Zeca e Kelly Cristina

(Escrito em 10 de abril de 2014)

O ônibus estava cheio. 132. Central - Leblon. 

Estava na Rio Branco, às 18h30, voltando pra casa. Entrei nele, mesmo cheio.

Encontrei um lugar, lá no fundo, no último banco.

Zeca estava na janela. Sobrou meio-banco para mim. Ele era um rapaz grande. Parecia alto e, era gordo. Não gordinho/fofo/acima do peso. Gordo. 

Zeca, no entanto, não se preocupava com a sua gordura. Sentei ao seu lado.

- Com licença.

Ele me olhou. Não me respondeu. Não se ajeitou. Apenas me olhou.

Ficou apertado para mim. Apertado para ele. Ele estava habituado a isso. Ficou feliz com o aperto. Poucos eram os que sentavam ao seu lado no ônibus. Ele era grande, as pessoas viam. E, além de gordo, negro. Zeca ficava meio puto com o preconceito com a sua cor e o seu peso, mas nem pensava muito nisso. 

Zeca tinha 33 anos e morava no bairro da Saúde, próximo à Central do Brasil. Já teve vários empregos ao longo da sua vida: garçom, porteiro, ascensorista, segurança, vendedor. Agora, estava indo fazer um bico de segurança numa danceteria, em Ipanema. Um colega o indicou. Era o porteiro. 

Mora com a mãe, uma senhora já bem idosa. Tem quatro irmãos, todos mais velhos. É solteiro e não tem filhos. Até gostaria de ter filhos. Com a Kelly Cristina, a Kellyzinha.

Quando o ônibus pegou o Aterro, ele tirou o celular do bolso da blusa. Um Nokia bem velhinho...

- Alô. Oi. Tudo bom? Não tá querendo falar comigo? Quê? Tu não me atende, pô... É, te liguei. Três vezes. Tá fugindo? Oi? Alô? Alô?

Olha para o celular, enquanto resmunga... "É, caiu essa bosta. Esse celular velho é uma merda... Meu Galaxy vai voltar do conserto e vou devolver esse pra mãe... Mas eu ligo de novo".

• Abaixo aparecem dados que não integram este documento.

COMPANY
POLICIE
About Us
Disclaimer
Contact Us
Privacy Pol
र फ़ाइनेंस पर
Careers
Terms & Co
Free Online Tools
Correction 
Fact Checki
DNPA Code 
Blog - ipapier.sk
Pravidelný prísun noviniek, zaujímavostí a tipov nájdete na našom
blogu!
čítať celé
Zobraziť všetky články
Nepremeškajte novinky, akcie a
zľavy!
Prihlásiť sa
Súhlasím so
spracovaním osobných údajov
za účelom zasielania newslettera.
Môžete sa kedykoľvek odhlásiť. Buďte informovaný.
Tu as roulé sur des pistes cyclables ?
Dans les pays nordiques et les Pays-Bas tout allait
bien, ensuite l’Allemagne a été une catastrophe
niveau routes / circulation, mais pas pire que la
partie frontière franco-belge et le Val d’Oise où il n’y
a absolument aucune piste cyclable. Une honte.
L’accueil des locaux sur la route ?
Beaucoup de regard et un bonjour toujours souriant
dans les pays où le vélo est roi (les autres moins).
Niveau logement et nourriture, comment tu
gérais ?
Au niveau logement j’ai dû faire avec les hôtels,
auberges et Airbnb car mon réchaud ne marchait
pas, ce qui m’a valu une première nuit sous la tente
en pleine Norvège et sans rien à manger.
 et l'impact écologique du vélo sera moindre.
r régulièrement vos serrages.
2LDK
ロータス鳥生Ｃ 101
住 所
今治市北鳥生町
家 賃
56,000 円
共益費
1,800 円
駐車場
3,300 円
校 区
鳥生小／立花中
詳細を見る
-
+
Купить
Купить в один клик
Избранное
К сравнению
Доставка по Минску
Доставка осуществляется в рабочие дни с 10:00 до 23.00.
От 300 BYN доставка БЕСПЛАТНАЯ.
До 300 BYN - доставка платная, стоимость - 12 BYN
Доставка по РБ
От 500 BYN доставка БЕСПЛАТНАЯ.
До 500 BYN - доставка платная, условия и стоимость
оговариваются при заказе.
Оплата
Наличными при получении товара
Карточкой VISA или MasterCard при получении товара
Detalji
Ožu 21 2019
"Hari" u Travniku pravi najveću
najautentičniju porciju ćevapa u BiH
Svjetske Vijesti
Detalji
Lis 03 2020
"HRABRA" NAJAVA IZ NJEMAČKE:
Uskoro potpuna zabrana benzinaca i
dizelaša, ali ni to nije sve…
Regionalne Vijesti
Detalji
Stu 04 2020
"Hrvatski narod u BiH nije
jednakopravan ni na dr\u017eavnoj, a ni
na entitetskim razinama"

- Oi! [Sorrindo]. É, caiu. E aí? Não tá me atendendo? É, agora atendeu. E aí, tá tudo bem? Tá. Tudo bem. Fim de semana? Eu tou no ônibus. É, no ônibus. Não. Não posso dizer. Tá cheio. Não posso dizer o que eu vou fazer. O que eu vou não, né? O que eu quero. Porque já tem o que, né, Kellyzinha? Duas semanas. Tá me dispensando, né, gatinha? É, dispensando. As amigas, sei. Prefere elas, né? Mas elas não dão o carinho daqui do negão. Então, sexta-feira? Alô? Alô?

Zeca olha o celular novamente. "Merda. Porra, na hora, mermão?"

- Kellyzinha? Oi, sou eu. Toda hora que passa no túnel esse negócio cai. Olha só, vou te mandar a real. Quero tu, minha preta. Sexta-feira. De novo. Duas semanas é muito tempo, né? Então. As amigas? Vai sair com as amigas? E no sábado? Sábado você trabalha? Não, né? Então, bora sábado? Vai ver? Mas tu não tá com saudades? Eu tou, pretinha. Cheio de saudades. Ai..., tou no ônibus... Te ligo de noite, tá? A gente combina. Sábado. Te pego. Alô? Alô?

"Bosta de celular. Amanhã eu pego o meu na autorizada e a Kellyzinha vai ver só o que é uma ligação que não é interrompida..."

Eu precisei saltar do ônibus, mas deixei Zeca sorrindo, sozinho, olhando pro lado de fora da janela.